Katabasis by R.F. Kuang

Review of Katabasis by R.F. Kuang


Katabasis by R.F. Kuang (2025). Published by HarperVoyager.

If you’re new here, and stumbled upon this blog through the mythical powers of the Internet, welcome! I know a lot of visitors to my website are people who randomly come upon this website through search engines like Google, but I also do have a lot of visitors who come back. Regardless: my name is Ashley, and I started this blog in order to keep track of everything I’m coming across in the world.

This blog post is interesting to me because lately, I’ve been struggling to get in my reading time. I was working for the longest time as a freelancer and contractor, but recently pivoted to an 8-5 job where I’m in an office. It’s not hybrid, so I’m always at home trying to put the puzzle pieces together of how I’ll get my reading done. I also continue working on this blog when I’m not at work, so the Instagram reels I’m fed about a 5-9 feel too real right now.

Anyways, I am trying to find that time to read here and there. Somehow I’m still on track for my Goodreads goal, even though I’ve been slowly giving up on the notion of reading goals in life. I think they can be a little too much pressure and takes the fun off of reading at the end of the day, and I want to read because I want to stay in touch with literature while also pursuing my side career as a writer.

If you’ve read my blog before, you may know already that I have a love-hate relationship with R.F. Kuang. I keep picking up her books despite this, which says something in itself, but usually when I read her books I get the sense that she’s such an extremely intelligent individual. Like she’s clearly someone who’s worked and lived within academia.

As someone who has also been in that world, but never been in the financial privilege to consider getting a PhD or ever attend an Ivy League, I get the indulgence. However, as a reader, I have some problems with her books that are particular to me, but I could see others agreeing (or disagreeing).

More on that later though, as this introduction is getting a little long. Let’s get into the review!


Two elite graduate students willingly dive into the depths of Hell to find their newly deceased advisor.

Alice Law can’t imagine failure, but one day, when she’s helping her advisor, the best magician in the world, everything she knows is about to turn upside down. Her advisor, Jacob Grimes, is killed while they’re doing the magical work they were expecting to go differently, leaving Alice, and several other students, without someone to supervise their work. The accident also may or may not be her fault. We won’t know that until later.

Alice can’t take failure though and decides the only way that she’s going to make her time at Cambridge worth it is if she goes into the literal depths of Hell, finds her advisor, and brings him back. It’s what people have talked about for decades, dreamed of during. Some may even call it a Great Quest—as we learn later in the novel.

Anyways, as she’s drawing the Pentagram and preparing to go into the depths of the Underworld, she’s joined by the Golden Boy Peter Murdoch. Peter has always been her rival at school, he can’t left her upstage his moment, and it seems he’s had the same exact thought of going into the Underworld to find Grimes.

He goes into the Underworld with her, kickstarting this not-so-epic adventure. From meeting the shades of undergraduate students past, who were killed because of Grimes, or one of his former darling graduate students, Elspeth (who has been erased from Grimes’ history for a plethora of reasons), their hunt for Grimes is about to unveil more than what Hell has to offer.

As a magical family starts hunting them down for their blood and what might be the only way out of Hell, Peter and Alice are going to have to learn how to survive when nothing seems to be going in their favor. And, as we learn throughout the course of the novel, Grimes himself was no saint.

● Material supplied:
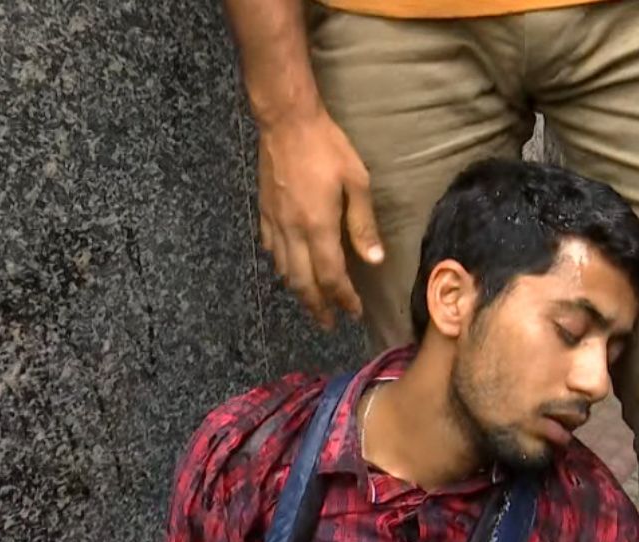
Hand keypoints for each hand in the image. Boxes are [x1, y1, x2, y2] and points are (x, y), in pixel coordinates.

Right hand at [257, 110, 382, 328]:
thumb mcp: (357, 182)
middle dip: (318, 306)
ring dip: (299, 292)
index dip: (343, 298)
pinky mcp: (264, 212)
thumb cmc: (327, 147)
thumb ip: (363, 224)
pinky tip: (289, 271)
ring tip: (312, 304)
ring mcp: (275, 223)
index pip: (331, 276)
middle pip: (303, 282)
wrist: (285, 121)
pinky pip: (271, 250)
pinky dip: (282, 268)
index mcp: (318, 226)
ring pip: (284, 270)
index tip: (353, 312)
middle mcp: (293, 231)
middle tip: (329, 323)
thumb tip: (374, 260)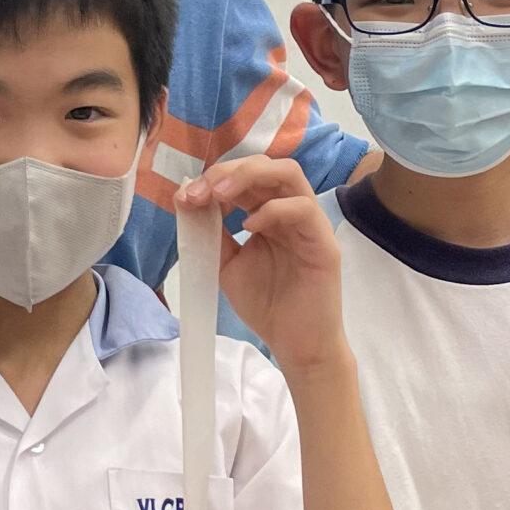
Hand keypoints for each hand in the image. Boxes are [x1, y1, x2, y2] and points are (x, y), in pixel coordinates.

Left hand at [178, 157, 348, 375]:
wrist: (294, 344)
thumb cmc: (265, 304)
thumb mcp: (226, 264)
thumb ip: (211, 233)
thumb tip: (185, 199)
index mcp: (269, 213)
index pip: (246, 176)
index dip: (215, 177)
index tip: (187, 196)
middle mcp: (291, 211)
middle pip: (266, 165)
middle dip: (227, 171)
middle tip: (200, 192)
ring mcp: (310, 224)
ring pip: (289, 174)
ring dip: (249, 176)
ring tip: (220, 195)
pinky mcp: (324, 243)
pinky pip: (304, 208)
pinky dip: (273, 209)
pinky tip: (249, 227)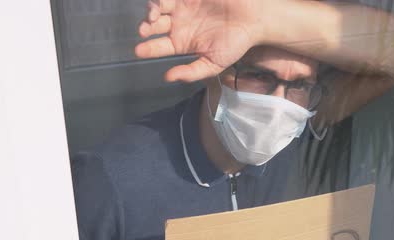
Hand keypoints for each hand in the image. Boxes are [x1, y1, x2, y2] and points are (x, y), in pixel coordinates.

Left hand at [135, 0, 264, 81]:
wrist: (255, 19)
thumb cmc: (236, 43)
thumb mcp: (214, 64)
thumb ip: (192, 72)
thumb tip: (169, 78)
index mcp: (182, 42)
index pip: (159, 46)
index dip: (147, 48)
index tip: (139, 51)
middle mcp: (179, 23)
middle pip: (154, 24)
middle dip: (146, 27)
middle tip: (144, 30)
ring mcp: (184, 6)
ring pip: (159, 6)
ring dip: (151, 10)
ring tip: (153, 15)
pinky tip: (162, 3)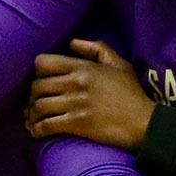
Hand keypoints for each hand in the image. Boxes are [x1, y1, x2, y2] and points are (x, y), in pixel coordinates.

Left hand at [27, 39, 153, 148]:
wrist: (143, 122)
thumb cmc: (132, 94)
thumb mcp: (119, 64)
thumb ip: (97, 48)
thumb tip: (73, 43)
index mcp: (84, 67)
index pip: (43, 63)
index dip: (38, 72)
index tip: (43, 81)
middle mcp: (76, 83)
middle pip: (37, 86)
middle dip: (32, 97)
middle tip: (35, 104)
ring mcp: (76, 104)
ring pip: (38, 106)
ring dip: (32, 115)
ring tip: (33, 120)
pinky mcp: (77, 124)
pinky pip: (46, 125)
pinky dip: (37, 130)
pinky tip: (37, 132)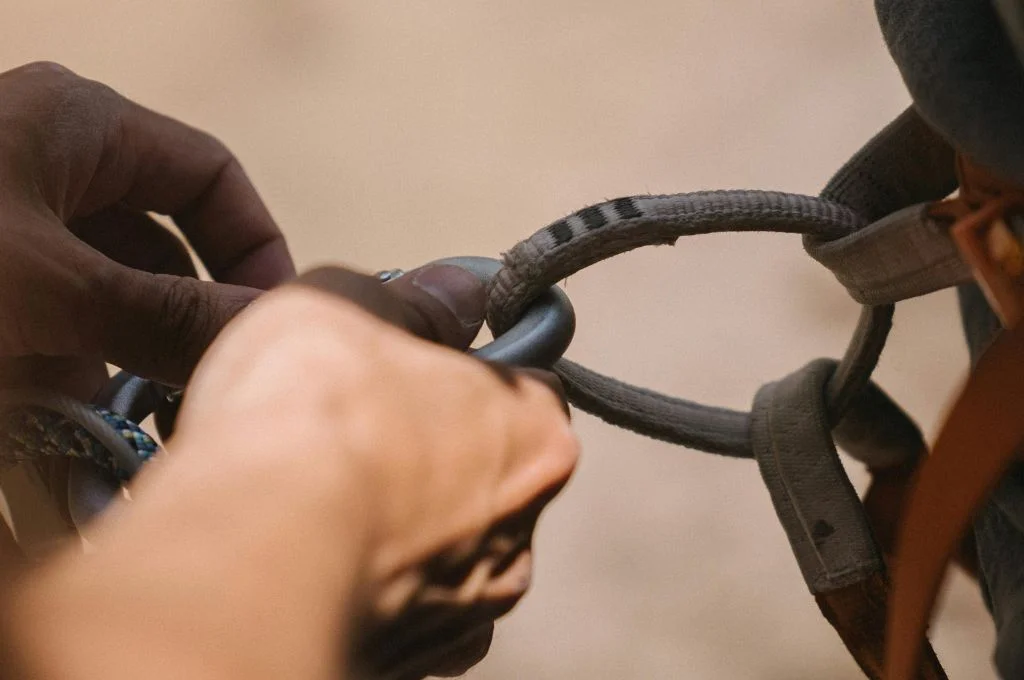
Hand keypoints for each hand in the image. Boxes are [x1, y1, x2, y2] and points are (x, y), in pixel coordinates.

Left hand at [0, 61, 293, 397]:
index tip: (271, 323)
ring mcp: (8, 228)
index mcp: (78, 126)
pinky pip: (46, 328)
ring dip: (111, 361)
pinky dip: (55, 374)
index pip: (210, 176)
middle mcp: (49, 167)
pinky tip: (40, 405)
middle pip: (160, 250)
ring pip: (102, 300)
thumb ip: (165, 315)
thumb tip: (271, 336)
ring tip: (102, 413)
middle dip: (177, 324)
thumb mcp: (48, 283)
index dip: (254, 248)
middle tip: (199, 387)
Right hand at [3, 268, 578, 679]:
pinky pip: (408, 615)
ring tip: (324, 509)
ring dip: (404, 529)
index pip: (527, 389)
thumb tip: (458, 288)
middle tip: (356, 440)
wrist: (248, 551)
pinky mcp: (419, 664)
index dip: (470, 373)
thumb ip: (416, 301)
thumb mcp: (351, 306)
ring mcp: (471, 609)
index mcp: (534, 434)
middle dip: (434, 455)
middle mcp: (520, 529)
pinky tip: (323, 565)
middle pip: (487, 474)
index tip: (419, 372)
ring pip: (448, 553)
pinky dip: (376, 591)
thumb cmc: (309, 413)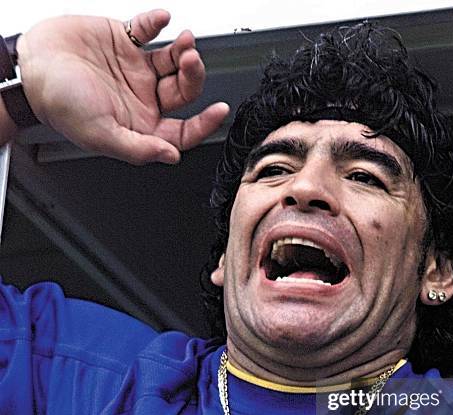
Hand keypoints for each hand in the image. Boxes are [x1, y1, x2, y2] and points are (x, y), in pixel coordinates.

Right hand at [16, 9, 229, 163]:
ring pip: (173, 61)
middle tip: (191, 60)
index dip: (204, 123)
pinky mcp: (124, 41)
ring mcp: (135, 69)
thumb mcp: (101, 134)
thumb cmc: (59, 104)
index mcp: (141, 125)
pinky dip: (157, 22)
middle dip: (193, 76)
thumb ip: (138, 148)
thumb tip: (171, 156)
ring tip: (184, 41)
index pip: (182, 130)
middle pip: (183, 92)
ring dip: (183, 51)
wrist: (31, 66)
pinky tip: (161, 19)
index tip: (219, 110)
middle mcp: (142, 98)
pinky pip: (148, 30)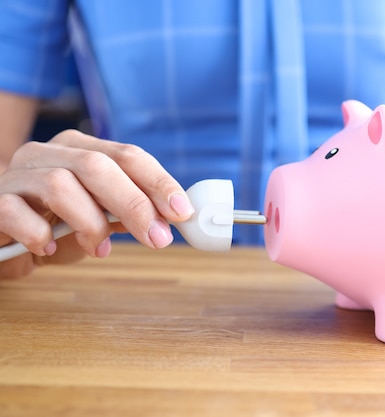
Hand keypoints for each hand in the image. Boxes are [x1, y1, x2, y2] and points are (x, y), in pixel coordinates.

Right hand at [0, 130, 194, 277]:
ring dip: (90, 222)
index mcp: (79, 149)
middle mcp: (47, 153)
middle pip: (97, 166)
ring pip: (60, 185)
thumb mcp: (97, 217)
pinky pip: (16, 213)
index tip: (181, 212)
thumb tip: (170, 218)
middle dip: (133, 204)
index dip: (158, 182)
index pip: (127, 156)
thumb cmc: (53, 225)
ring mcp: (16, 175)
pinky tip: (49, 248)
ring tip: (98, 248)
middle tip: (156, 238)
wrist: (0, 238)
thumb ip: (126, 212)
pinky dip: (40, 234)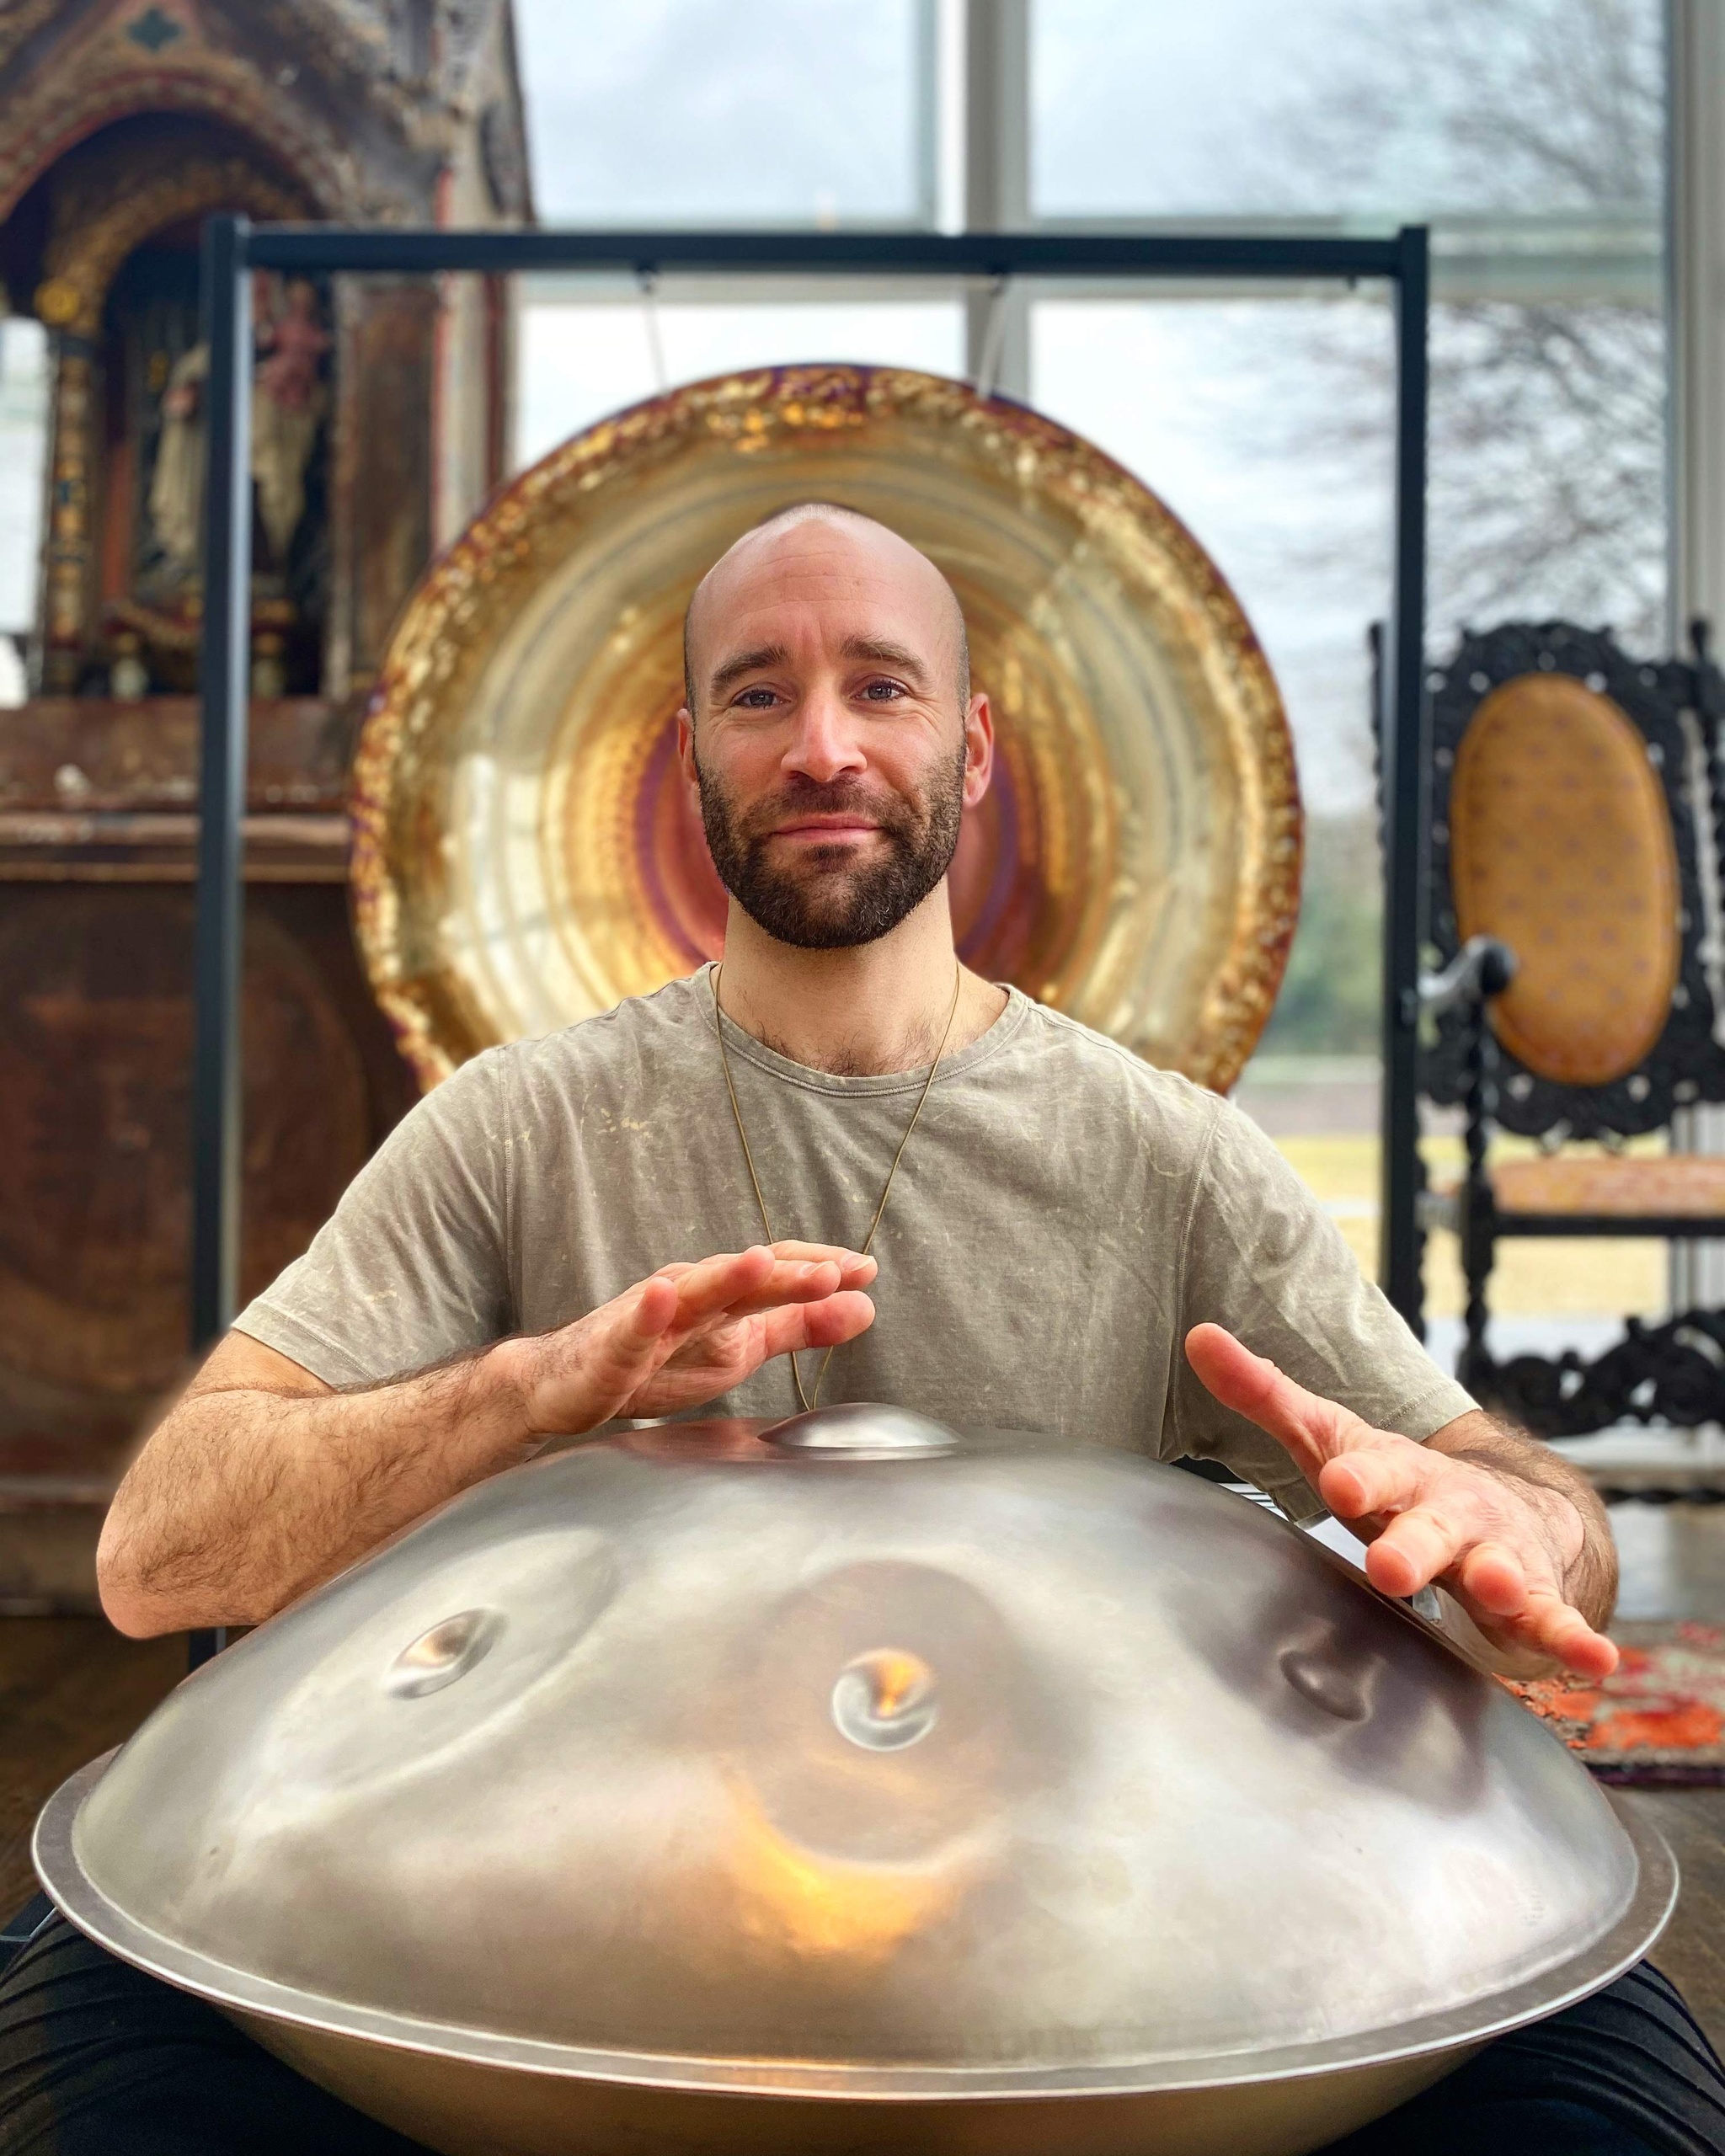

● Required action 1: In the review of Katabasis, what is the name of Alice Law's advisor?
● Required action 2: Reproduce, word for word, the part of the Katabasis review starting with "Two elite graduate" and going on through "that until later.".

● Output 1: Jacob Grimes

● Output 2:
Two elite graduate students willingly dive into the depths of Hell to find their newly deceased advisor.

Alice Law can’t imagine failure, but one day, when she’s helping her advisor, the best magician in the world, everything she knows is about to turn upside down. Her advisor, Jacob Grimes, is killed while they’re doing the magical work they were expecting to go differently, leaving Alice, and several other students, without someone to supervise their work. The accident also may or may not be her fault. We won’t know that until later.